LA STAMPA  ripercorre le tappe delle esenzioni dell’Ici citando Arianna Ciccone sul sito viola la valigiablu.it . « l’introduzione dell’Ici risale al 1992 e da subito erano state introdotte delle esenzioni che riguardavano la Chiesa cattolica, il mondo del non profit (associazioni, comunità, circoli culturali, sindacati, partiti politici) destinati esclusivamente allo svolgimento di attività assistenziali, previdenziali, sanitarie, didattiche, ricettive, culturali, ricreative e sportive. Nel 2004 la Cassazione cancella l’esenzione per enti anche ecclesiastici che svolgono attività commerciali. Nel 2005 lo Stato pubblica un’interpretazione autentica della legge  che ammette l’esenzione. Un impostazione impugnata davanti alla Commissione europea e denunciato come aiuto di Stato. Il governo Prodi con un decreto a firma Bersani introduce un concetto nuovo:  attività non esclusivamente commerciale. I radicali non demordono e chiamano in causa la Corte di giustizia di Lussemburgo. Entro maggio 2012 Bruxelles dovrà decidere. Il governo Berlusconi aveva deciso di togliere l’esenzione a ospedali, scuole, alberghi a partire dal 2014. Poi sono insorti dubbi interpretativi e si è tornati alla norma precedente. A quanto ammonta il patrimonio della Chiesa? 100mila immobili, di questi 9 mila sono scuole, 26mila strutture ecclesiastiche e quasi 5 mila strutture sanitarie. Per l’Agenzia delle entrate significa un potenziale introito di 2miliardi di euro all’anno. Stime che risalgano al 2005 e l’Anci oggi  ridimensiona a 700 milioni  di euro. La confusione è tanta tanto che il neopresidente dell’Anci, Graziano Delrio, dalle colonne dell’Unità ha proposto un censimento».
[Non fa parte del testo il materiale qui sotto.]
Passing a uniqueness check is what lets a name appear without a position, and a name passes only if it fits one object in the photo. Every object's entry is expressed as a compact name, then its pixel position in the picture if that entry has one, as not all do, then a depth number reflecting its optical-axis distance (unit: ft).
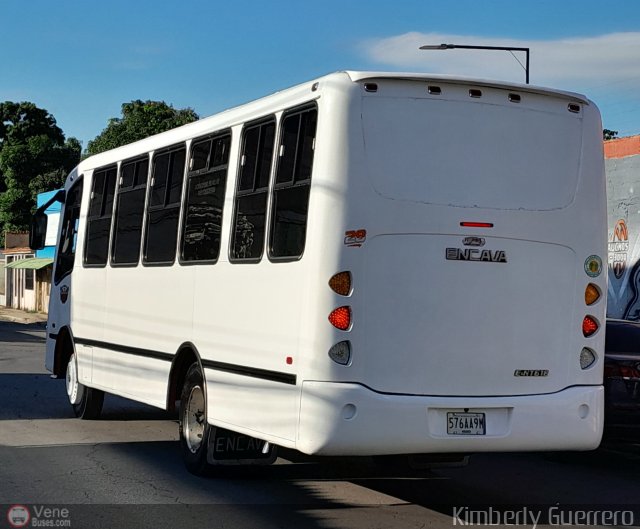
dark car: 33.96
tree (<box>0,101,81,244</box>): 227.61
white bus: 25.27
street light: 68.39
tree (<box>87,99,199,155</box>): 189.26
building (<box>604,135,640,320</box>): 67.92
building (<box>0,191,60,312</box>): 172.21
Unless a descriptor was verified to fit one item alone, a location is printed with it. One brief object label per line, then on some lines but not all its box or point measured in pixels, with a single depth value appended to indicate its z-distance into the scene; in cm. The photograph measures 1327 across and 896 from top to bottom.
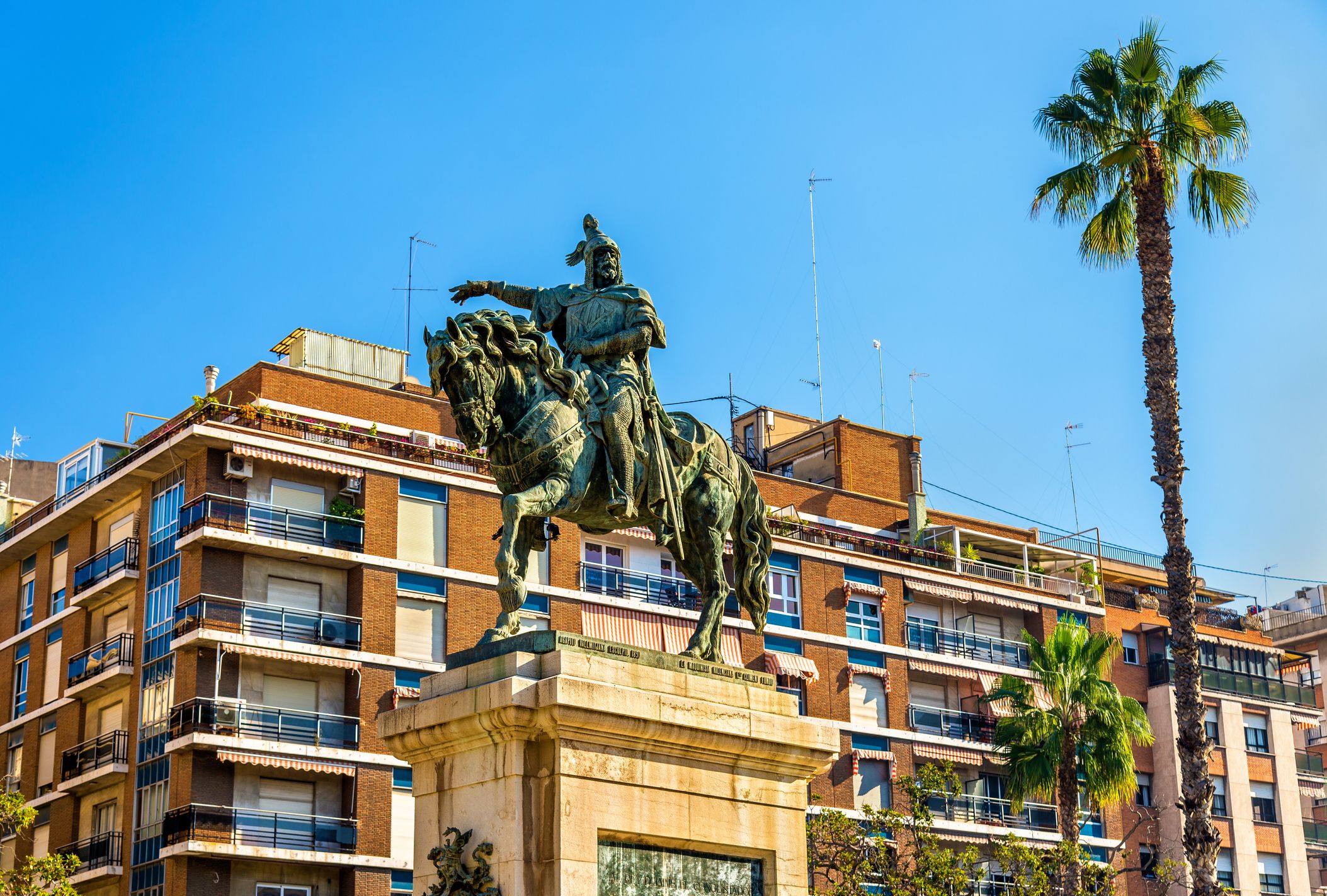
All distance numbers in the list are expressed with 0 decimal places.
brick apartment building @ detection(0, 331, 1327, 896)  5512
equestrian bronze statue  1664
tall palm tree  3441
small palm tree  5724
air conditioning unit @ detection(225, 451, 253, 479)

E inoltre sui giornali di oggi:

TELEVISIONE
LA REPUBBLICA – “Frequenze tv, la gara andrebbe deserta”. Rispetto all’ipotesi di rifare a tariffe eque l’assegnazione del digitale, Berlusconi manda i suoi messaggi neanche tanto criptati. «Non ho mai affrontato il problema», dice, «temo che se ci fosse da affrontare una gara potrebbe andare veramente deserta». Sul perché non sia stata inserita in manovra, Ellekappa lancia una ipotesi irriguardosa nella sua vignetta: «Berlusconi sereno sulle frequenze tv», dice un personaggio, «Evidentemente tra i tecnici ha un antennista di fiducia», gli risponde l’altro.

ABORTO
LA REPUBBLICA – “Sedicenne incinta non vuole abortire”. La ragazza aspetta un bimbo da un giovane albanese. I genitori chiedono al tribunale di costringerla ad abortire. Fabio Biasi, il pubblico ministero che ha seguito il caso, ha dovuto alzare le mani: non c’è spazio per la legge, non si può ordinare un aborto per sentenza. Interrompere una gravidanza è un diritto, non può certo diventare un dovere.

NO TAV
CORRIERE DELLA SERA – A pagina 27 la cronaca degli scontri di ieri in val di Susa: “No Tav, assalto al cantiere”. Scrive Marco Imarisio: “Al mattino nella piazza davanti al campo sportivo di Giaglione è già tutto deciso, e la giornata proseguirà senza alcuna deviazione da un copione già scritto. «Non deve essere un nuovo 23 ottobre» dice Luca Abbà da Exilles, uno degli storici capi No Tav, «ma neppure un altro 3 luglio», dove il riferimento è alla giornata campale dell’estate scorsa. Doveva essere una cosa a metà strada tra il nulla e il calor bianco, così è stato a riprova della capacità dei No Tav di autodeterminare le loro sorti. Il corteo di Susa, con il blocco della A32 Torino-Bardonecchia e l’allargamento della contestazione alla Sitaf, l’azienda concessionaria dell’autostrada, è stato fortemente voluto dai valligiani. Quello in partenza da Chiomonte era un diversivo, mentre da Giaglione doveva partire il troncone destinato al nuovo assedio delle recinzioni, raggiunte tramite scarpinata nei boschi e lungo il torrente Clarea. A stare larghi 3.500 persone in tutto, meno di un terzo dei presenti alla manifestazione del 23 ottobre. In questi numeri ci può anche essere la necessità di una nuova spinta radicale. I No Tav sembrano alle prese con la stanchezza fisiologica di un assedio continuo e la crescente ostilità del resto della valle, compresa quella che sperava in questo week end di fare cassa con le prime e uniche nevi del Piemonte”.